Hopkins County is in the Western Kentucky coal field. The topography ranges from nearly flat
along the broad valleys of Green, Pond, and Tradewater Rivers to hilly in the southern and
central parts of the county. The elevations of the valley flats are generally between 380 and 400
feet. Gradients of these rivers and some of the tributary streams are low, and swampy conditions
may be present. The lowest elevation in the county, approximately 345 feet, occurs where Green
River leaves the county at the junction of McLean and Webster Counties, and where Tradewater
River leaves the county at the junction of Caldwell and Webster Counties.
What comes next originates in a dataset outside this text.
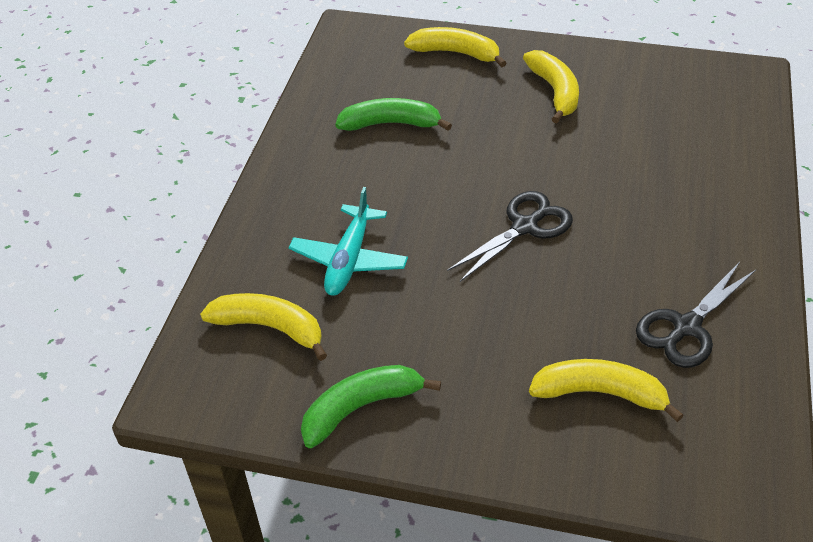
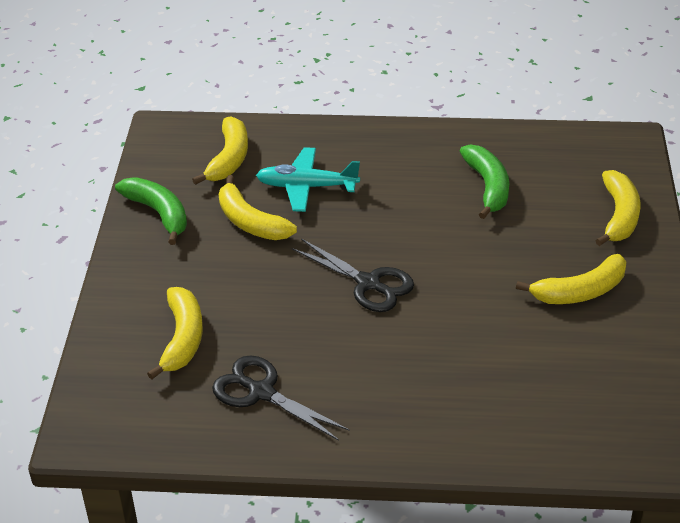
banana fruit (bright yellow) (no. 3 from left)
Hills and ridges range from 100 to 300 feet above the valley floors. Ridgetop elevations between
500 and 600 feet are common. The highest elevation, 729 feet, a point on a ridge forming part of
the drainage divide between Pond and Tradewater Rivers, is located approximately 3 miles north
of Saint Charles.

Madisonville is the county seat. The elevation at the intersection of Center and Main Streets is
470 feet. Elevations of other communities are Ashbyburg, 388 feet; Beulah, 525 feet; Coiltown,
438 feet; Dalton, 405 feet; Dawson Springs, 414 feet; Earlington, 422 feet; Hanson, 433 feet;
jewel City, 385 feet; Mortons Gap, 444 feet; Nebo, 405 feet; Nortonville, 407 feet; Saint Charles,
450 feet; and White Plains, 412 feet.

The 7.5-minute topographic quadrangle maps that cover the county are shown, by name and by index code (Kentucky Natural Resources and Environmental Protection Cabinet) on the index map.